• **Passage provided**
Second, the record supports the finding that Raytheon proposed to leverage flight testing from other ongoing programs. During oral discussions, Raytheon specifically advised the Air Force of its intent to use flight verification data from flight testing of similar radar receiver/exciter, processor and antenna array configurations on other programs [DELETED] to verify a number of DDR radar requirements. AR, Exh. 53, PAR, at 47. After the SSA asked for clarification, the agency validated that “all major radar components ([receiver/exciter], processor, and array panels) will be flight tested in advance of DDR tests.” Id., PAR Addendum, at 3-4. The Air Force explains that this validation was based on its knowledge of these other programs, described in Raytheon’s proposal.

Northrop Grumman argues that it was improper for the Air Force to consider extrinsic information in evaluating Raytheon’s proposal. The protester cites to the general instructions in section L of the RFP, which stated that “offerors shall assume that the government has no prior knowledge of their facilities and experience and will base its evaluation on the information presented in the offeror’s proposal.” RFP § L.2.0.

• **Source data**
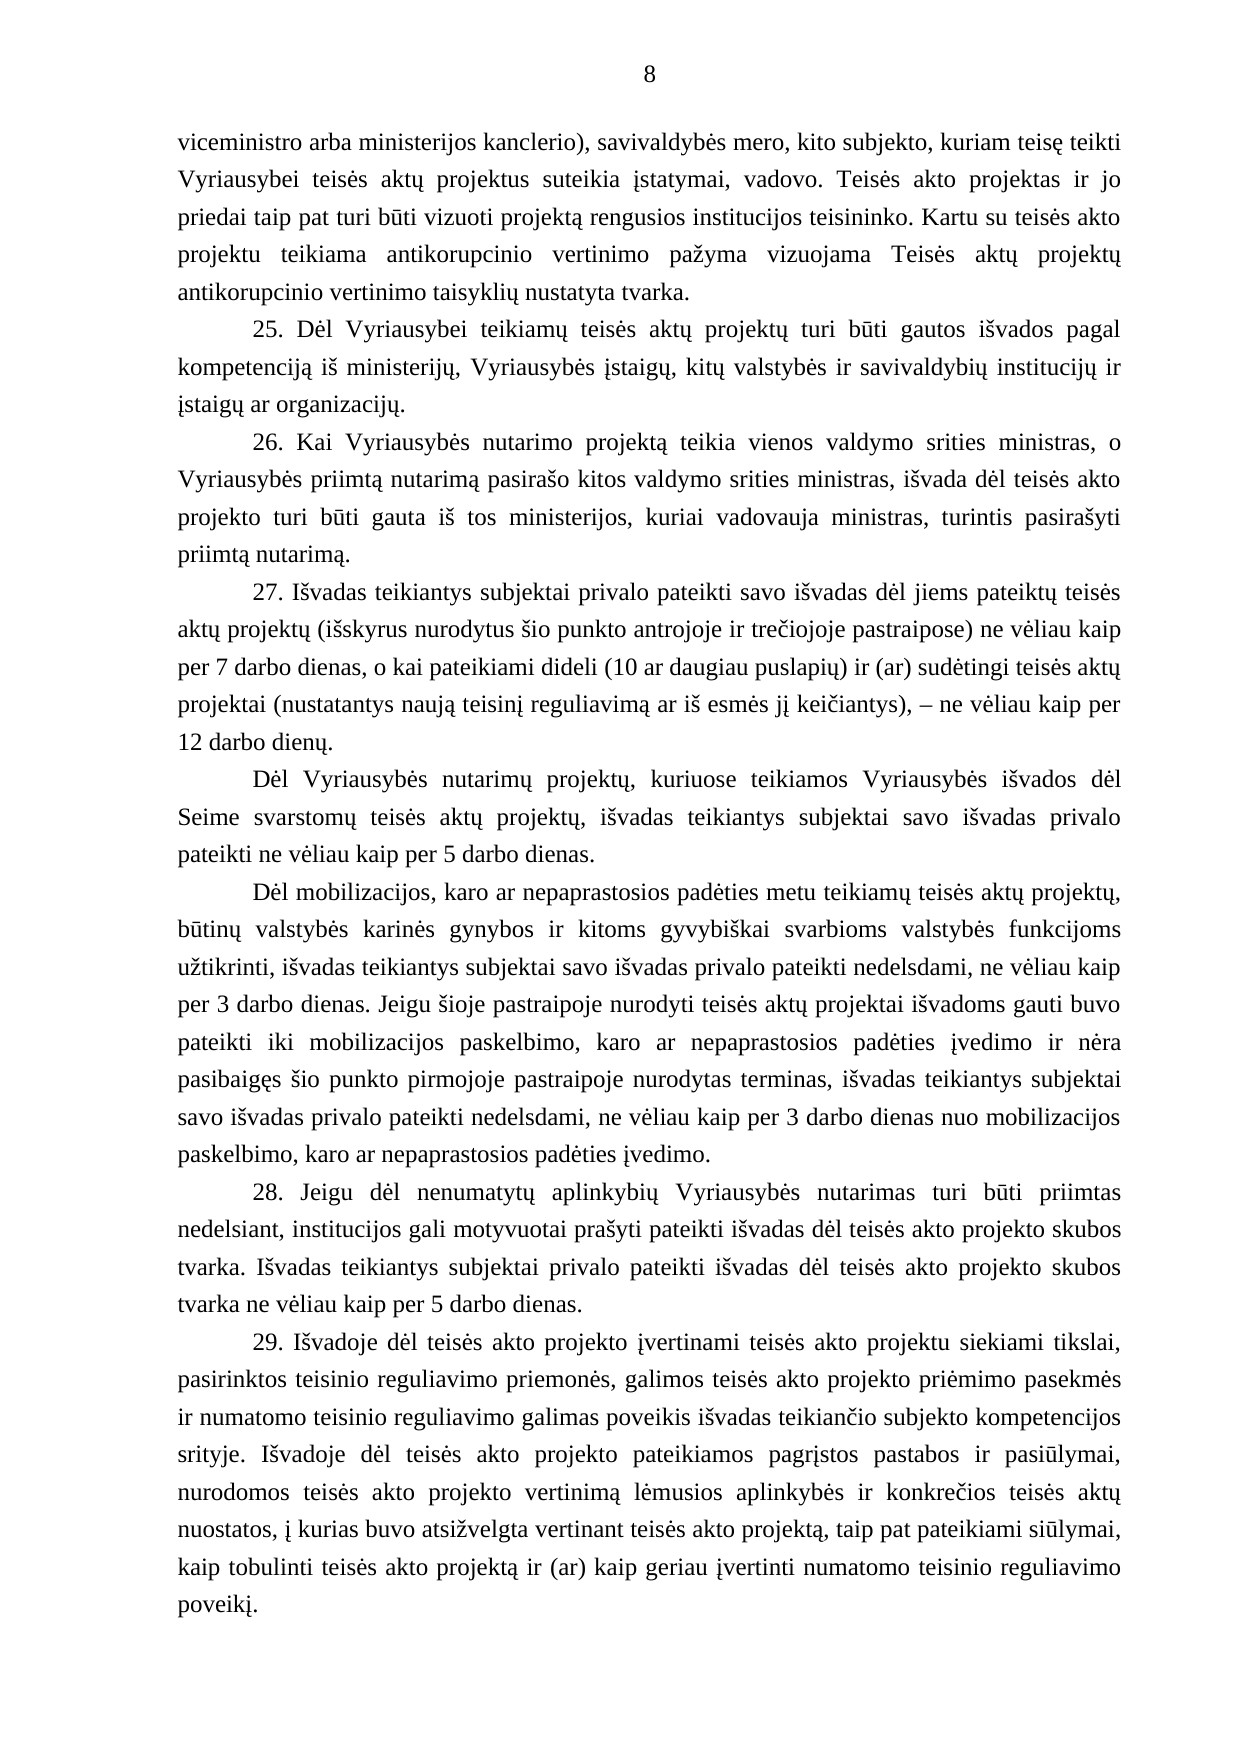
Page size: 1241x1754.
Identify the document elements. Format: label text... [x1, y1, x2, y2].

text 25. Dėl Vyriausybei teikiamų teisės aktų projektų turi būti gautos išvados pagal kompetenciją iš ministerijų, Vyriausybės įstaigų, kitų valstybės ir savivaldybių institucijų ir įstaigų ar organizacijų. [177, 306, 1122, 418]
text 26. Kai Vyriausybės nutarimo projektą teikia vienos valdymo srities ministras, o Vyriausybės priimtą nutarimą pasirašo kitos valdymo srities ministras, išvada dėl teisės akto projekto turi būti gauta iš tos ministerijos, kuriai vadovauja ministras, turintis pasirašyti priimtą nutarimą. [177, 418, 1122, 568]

• **Things to do**
1. Translate this sentence from the bid protest passage into Spanish: "Northrop Grumman argues that it was improper for the Air Force to consider extrinsic information in evaluating Raytheon’s proposal."
2. Reproduce the bid protest passage word for word from "Second, the record" to "in Raytheon’s proposal.".

• **Expected results**
1. Northrop Grumman sostiene que fue indebido que la Fuerza Aérea considerara información extrínseca al evaluar la propuesta de Raytheon.

2.
Second, the record supports the finding that Raytheon proposed to leverage flight testing from other ongoing programs. During oral discussions, Raytheon specifically advised the Air Force of its intent to use flight verification data from flight testing of similar radar receiver/exciter, processor and antenna array configurations on other programs [DELETED] to verify a number of DDR radar requirements. AR, Exh. 53, PAR, at 47. After the SSA asked for clarification, the agency validated that “all major radar components ([receiver/exciter], processor, and array panels) will be flight tested in advance of DDR tests.” Id., PAR Addendum, at 3-4. The Air Force explains that this validation was based on its knowledge of these other programs, described in Raytheon’s proposal.